%%

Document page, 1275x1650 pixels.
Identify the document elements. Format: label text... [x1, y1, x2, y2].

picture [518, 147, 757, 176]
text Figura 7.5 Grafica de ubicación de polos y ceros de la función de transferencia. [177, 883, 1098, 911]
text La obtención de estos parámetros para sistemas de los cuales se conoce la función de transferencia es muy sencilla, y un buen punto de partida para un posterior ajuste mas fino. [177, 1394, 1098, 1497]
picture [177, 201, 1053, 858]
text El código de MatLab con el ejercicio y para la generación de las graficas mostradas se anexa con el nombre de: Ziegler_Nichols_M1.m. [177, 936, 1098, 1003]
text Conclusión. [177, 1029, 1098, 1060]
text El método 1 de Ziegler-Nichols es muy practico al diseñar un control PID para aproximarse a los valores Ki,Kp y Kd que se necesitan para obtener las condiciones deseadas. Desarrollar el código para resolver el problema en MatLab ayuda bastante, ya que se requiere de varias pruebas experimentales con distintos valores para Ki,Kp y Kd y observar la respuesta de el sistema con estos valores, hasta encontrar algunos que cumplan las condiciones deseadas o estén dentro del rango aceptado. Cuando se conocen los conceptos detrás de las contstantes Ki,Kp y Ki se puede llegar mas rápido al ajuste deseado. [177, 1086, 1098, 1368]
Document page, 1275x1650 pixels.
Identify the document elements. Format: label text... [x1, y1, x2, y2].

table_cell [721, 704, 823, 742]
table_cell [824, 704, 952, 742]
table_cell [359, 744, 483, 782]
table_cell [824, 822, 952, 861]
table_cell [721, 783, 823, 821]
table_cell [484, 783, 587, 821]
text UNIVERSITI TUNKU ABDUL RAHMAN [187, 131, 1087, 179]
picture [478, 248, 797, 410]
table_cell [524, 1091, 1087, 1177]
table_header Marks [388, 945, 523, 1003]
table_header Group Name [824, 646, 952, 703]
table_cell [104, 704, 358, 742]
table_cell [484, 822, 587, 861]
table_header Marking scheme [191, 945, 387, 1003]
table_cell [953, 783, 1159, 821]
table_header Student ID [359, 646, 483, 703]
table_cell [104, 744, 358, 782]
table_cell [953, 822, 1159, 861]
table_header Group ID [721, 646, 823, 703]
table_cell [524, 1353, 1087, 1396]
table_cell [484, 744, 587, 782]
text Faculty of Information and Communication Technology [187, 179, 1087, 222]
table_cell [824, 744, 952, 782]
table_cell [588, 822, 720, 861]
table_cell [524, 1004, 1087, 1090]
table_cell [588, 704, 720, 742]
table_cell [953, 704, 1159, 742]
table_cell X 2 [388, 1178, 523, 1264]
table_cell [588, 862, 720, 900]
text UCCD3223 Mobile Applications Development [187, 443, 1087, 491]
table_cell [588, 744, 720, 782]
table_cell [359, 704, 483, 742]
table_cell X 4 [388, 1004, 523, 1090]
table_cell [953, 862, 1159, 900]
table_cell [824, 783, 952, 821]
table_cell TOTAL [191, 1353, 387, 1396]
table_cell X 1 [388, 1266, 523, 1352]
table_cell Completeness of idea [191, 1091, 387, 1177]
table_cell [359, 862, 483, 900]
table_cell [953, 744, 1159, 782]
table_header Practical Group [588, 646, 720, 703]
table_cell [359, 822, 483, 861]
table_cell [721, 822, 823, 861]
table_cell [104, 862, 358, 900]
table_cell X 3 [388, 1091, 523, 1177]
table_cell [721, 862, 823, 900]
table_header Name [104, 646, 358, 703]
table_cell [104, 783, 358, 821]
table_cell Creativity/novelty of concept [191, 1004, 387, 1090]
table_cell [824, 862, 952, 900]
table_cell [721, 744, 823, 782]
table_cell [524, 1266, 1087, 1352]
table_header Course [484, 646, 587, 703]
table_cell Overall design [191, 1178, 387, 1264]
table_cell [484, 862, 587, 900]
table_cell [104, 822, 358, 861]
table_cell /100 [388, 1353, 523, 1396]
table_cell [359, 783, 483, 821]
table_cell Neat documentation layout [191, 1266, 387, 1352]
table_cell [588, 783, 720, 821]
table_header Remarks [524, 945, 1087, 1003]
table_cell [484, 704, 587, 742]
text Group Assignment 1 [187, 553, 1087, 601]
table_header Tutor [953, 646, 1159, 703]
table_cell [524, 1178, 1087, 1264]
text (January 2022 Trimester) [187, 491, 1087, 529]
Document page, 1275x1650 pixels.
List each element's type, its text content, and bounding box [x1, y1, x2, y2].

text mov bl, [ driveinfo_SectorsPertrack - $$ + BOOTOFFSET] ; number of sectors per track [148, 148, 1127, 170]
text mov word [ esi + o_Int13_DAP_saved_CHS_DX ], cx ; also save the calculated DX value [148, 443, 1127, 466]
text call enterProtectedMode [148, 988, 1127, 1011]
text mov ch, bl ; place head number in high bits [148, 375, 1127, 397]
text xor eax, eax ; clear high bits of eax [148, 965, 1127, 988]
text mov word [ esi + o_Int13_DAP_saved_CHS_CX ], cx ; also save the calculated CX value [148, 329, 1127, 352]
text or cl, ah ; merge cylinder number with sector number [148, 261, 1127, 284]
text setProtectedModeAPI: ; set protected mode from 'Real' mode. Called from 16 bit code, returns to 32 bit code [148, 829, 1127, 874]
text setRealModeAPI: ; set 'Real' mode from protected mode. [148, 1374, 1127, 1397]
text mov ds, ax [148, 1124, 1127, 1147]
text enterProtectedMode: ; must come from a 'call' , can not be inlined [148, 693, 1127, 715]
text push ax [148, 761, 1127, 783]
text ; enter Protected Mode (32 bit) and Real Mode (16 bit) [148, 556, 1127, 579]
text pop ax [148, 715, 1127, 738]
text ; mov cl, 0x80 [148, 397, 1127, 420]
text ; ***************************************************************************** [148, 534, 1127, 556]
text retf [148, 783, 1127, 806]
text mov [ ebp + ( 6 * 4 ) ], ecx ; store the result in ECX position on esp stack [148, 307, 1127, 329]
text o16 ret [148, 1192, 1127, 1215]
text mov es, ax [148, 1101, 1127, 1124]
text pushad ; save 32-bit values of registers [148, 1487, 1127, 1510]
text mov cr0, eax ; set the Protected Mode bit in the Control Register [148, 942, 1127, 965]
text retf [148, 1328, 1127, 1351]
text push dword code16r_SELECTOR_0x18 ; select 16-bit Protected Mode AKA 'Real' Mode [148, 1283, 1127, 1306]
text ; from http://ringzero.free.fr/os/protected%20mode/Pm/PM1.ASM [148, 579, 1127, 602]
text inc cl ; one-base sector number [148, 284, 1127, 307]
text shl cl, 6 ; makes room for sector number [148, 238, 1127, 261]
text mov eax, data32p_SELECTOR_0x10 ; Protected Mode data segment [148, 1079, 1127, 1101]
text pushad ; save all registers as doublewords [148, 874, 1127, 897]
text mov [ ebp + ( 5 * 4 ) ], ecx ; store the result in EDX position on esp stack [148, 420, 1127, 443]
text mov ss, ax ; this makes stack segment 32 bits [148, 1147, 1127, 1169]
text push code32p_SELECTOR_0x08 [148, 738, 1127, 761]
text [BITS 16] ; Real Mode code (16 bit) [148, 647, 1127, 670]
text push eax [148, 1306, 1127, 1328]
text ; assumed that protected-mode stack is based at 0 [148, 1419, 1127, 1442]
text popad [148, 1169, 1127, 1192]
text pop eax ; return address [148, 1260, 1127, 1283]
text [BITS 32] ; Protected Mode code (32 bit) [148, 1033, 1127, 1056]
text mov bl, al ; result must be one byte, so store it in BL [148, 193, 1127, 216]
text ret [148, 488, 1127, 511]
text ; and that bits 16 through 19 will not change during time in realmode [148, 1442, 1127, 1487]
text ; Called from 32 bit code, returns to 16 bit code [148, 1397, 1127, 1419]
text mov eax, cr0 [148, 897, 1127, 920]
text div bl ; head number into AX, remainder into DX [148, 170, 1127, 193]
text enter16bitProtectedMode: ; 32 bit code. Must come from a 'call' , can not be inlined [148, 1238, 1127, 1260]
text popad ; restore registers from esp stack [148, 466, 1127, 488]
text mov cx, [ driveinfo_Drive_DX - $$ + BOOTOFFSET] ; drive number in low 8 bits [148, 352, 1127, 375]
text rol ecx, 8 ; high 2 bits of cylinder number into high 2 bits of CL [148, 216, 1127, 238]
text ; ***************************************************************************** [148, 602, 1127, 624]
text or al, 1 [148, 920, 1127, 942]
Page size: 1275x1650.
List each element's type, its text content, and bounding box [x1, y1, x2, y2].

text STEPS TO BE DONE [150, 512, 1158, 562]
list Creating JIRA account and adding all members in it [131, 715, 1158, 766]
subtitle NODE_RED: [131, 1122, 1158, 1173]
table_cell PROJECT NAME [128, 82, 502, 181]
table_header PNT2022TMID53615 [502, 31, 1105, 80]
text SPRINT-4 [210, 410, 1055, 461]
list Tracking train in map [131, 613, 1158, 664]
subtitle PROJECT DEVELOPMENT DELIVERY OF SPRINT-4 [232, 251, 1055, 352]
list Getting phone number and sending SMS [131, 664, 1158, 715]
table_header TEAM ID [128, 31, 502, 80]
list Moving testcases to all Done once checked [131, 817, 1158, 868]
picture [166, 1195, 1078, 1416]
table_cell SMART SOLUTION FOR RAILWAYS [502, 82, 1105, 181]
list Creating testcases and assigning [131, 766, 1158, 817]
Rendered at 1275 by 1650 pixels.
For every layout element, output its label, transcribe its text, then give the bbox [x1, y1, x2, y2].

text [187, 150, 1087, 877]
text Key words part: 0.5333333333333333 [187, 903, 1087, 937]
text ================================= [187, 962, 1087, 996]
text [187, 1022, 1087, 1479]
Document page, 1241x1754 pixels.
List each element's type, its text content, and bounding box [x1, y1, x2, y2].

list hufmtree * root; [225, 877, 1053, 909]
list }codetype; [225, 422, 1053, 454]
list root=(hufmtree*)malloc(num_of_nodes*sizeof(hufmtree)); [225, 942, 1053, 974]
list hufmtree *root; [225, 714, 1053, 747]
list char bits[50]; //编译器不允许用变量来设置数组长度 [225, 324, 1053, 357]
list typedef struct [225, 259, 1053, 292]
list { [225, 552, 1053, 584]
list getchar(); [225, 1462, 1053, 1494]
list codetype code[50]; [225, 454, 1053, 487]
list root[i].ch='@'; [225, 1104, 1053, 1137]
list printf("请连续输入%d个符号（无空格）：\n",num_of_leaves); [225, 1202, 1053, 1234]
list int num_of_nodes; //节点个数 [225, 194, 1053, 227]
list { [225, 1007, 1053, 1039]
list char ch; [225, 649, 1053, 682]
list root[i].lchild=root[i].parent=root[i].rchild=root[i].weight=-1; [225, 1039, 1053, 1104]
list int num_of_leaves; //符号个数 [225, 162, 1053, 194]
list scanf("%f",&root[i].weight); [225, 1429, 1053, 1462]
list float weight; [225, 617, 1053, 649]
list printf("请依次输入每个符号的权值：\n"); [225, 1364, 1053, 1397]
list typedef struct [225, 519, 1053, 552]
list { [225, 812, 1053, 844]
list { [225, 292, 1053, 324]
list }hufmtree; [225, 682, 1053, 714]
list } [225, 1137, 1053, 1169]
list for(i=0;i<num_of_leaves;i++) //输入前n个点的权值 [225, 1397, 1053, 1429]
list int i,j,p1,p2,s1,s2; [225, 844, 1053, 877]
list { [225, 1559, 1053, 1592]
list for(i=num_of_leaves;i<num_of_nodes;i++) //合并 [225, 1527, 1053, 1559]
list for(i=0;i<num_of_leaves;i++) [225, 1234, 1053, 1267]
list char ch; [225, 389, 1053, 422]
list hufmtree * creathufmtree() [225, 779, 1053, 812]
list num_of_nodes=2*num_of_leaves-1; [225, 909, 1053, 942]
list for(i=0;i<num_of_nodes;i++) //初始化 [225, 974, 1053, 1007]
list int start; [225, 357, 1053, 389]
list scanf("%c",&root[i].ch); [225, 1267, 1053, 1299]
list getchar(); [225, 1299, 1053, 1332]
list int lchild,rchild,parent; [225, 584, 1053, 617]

%%

## [DESCRIPTION OF THE TASK]
Compute how many lines in the material contain the word "popad". Only the result should be written.

## [PROBLEM SOLUTION]
2